Nos habíamos olvidado de festejar, porque cuando se fueron ellos vinieron los otros. Los que intentaron ponerle obediencia y punto final a tanto grito. Los que nos remataron las empresas, el país y la confianza. Los que prorratearon en cuotas nuestro voto y nuestra dignidad. Los que nos vendieron discursos del uno por uno más caro de nuestra historia. A los que les compramos, por torpes o por infames.

Nos habíamos olvidado de festejar porque después no hubo tiempo para festejos. Había urgencia de pasajes, de pasaportes, de visas, de exilios.

Cualquier tierra que pudiera convertirse en nuestra tierra era mejor que esta tierra de la que huíamos con más prisa que culpa, con más desesperación que tristeza, con más alas que raíces. Celebrábamos tener antepasados inmigrantes que sirvieran de chapa para cruzar el charco. Borrón y cuenta nueva en patria prestada.
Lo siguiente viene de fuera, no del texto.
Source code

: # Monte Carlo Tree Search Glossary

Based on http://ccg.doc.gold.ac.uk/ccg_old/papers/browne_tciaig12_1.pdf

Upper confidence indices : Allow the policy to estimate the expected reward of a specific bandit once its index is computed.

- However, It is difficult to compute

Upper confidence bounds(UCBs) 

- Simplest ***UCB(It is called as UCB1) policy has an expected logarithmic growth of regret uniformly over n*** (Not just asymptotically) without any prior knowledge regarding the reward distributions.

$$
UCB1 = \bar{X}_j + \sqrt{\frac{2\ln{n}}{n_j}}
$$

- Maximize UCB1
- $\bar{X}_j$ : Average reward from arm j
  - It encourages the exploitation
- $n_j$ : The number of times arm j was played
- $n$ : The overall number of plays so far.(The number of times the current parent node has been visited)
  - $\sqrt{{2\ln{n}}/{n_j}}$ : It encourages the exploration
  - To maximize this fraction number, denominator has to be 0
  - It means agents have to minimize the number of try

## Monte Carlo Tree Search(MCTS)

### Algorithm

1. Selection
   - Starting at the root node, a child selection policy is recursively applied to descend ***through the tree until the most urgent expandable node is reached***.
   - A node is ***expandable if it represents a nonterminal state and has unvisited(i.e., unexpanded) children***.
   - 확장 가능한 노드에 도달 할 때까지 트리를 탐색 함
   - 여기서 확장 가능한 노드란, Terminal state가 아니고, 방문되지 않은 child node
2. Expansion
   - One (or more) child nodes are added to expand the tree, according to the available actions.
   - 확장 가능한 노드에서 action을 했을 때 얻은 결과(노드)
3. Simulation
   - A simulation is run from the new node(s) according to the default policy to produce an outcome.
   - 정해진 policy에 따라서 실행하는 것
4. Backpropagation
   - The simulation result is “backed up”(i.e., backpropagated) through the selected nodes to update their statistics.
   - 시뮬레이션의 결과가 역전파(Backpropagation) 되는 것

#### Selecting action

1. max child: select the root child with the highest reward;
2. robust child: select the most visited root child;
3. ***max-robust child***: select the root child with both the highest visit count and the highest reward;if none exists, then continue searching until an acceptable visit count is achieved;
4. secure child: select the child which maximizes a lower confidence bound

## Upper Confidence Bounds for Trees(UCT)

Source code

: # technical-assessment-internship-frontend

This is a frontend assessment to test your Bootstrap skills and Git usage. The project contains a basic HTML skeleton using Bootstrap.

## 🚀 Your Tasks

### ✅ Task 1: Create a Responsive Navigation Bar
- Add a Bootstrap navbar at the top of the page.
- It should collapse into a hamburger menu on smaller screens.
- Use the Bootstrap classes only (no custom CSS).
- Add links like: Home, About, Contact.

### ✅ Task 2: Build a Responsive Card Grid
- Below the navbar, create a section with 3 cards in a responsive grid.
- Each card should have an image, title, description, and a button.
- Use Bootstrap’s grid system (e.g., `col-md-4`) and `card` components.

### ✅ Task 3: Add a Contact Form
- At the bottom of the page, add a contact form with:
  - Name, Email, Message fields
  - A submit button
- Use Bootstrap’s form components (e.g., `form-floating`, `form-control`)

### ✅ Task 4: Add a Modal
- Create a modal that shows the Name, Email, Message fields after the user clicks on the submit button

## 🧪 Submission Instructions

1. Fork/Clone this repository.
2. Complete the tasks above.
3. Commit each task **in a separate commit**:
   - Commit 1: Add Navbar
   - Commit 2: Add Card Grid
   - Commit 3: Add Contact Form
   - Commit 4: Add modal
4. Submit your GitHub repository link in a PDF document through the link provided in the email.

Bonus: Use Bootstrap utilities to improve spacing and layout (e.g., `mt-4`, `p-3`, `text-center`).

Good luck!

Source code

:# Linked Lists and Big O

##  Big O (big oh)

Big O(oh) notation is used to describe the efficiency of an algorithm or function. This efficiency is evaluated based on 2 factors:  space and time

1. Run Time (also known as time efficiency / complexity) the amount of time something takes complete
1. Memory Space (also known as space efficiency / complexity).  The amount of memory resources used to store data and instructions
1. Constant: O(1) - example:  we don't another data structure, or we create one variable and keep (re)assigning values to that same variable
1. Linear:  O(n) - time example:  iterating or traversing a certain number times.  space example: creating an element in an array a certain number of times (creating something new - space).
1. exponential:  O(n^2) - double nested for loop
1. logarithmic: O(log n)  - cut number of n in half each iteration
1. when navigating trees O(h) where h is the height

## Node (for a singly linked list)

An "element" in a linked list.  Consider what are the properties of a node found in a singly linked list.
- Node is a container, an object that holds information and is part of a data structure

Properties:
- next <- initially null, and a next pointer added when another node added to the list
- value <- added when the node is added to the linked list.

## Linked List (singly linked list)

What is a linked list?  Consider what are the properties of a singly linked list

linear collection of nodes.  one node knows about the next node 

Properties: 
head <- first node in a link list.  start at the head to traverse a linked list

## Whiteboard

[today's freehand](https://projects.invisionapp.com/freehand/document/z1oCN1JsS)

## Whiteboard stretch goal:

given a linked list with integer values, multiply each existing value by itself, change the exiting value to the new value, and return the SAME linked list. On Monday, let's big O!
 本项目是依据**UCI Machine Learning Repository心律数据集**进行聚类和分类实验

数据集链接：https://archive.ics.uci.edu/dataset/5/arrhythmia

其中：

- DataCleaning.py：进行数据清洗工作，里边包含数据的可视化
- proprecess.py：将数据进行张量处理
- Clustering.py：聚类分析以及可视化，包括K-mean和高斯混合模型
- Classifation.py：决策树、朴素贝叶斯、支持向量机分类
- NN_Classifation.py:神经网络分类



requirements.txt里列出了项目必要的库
Nos habíamos olvidado de festejar porque otra vez la calle se llenó de balas, de sangre y de muerte.

La esperanza se nos escapó en helicóptero y la miseria se apoderó de todo. El pasado resucitó sus fantasmas, nos dio un par de cachetazos, nos cobró su factura con intereses y nos retornó a la vieja pesadilla. Otra vez nos quedamos sin calle, sin plaza y sin festejo. Eran tiempos de "sálvese quien pueda". Y muchos no pudieron.

Nos habíamos olvidado de festejar porque había que reinventarse. Había que sacudir el polvo y las cenizas. Había que levantarse de dónde fuera y cómo fuera. Había que limpiar el aire y la conciencia. Había que resucitar de tanta muerte. Había que resolver, reconstruir, renacer. Había que escribir nuevas páginas para que las viejas valieran la pena. Había que volver. Había que creer. Había que confiar. No podíamos festejar porque había mucho por hacer si queríamos seguir siendo.

Y lo hicimos. De a poco y con mucho por delante. Pero lo hicimos. Por nuestros antepasados. Por aquellos a quienes callaron y ultrajaron. Por los secuestrados. Por los asesinados. Por los huesos que aún buscamos.

Por los niños. Por sus madres y abuelas. Por los chicos de la guerra. Por los sobrevivientes. Por los exiliados. Por los marginados. Por los excluidos. Lo hicimos. Y un día, recuperamos la calle y la plaza. Y volvimos a celebrar el calendario. Por la historia que parimos y el suelo que nos merecemos.

Y algunos todavía se preguntan por la alegría, cuando lo llamativo es que hayamos sobrevivido a tantos años sin nada que festejar.

¿Si soy militante? Sí. Militante, a ultranza, de la sonrisa.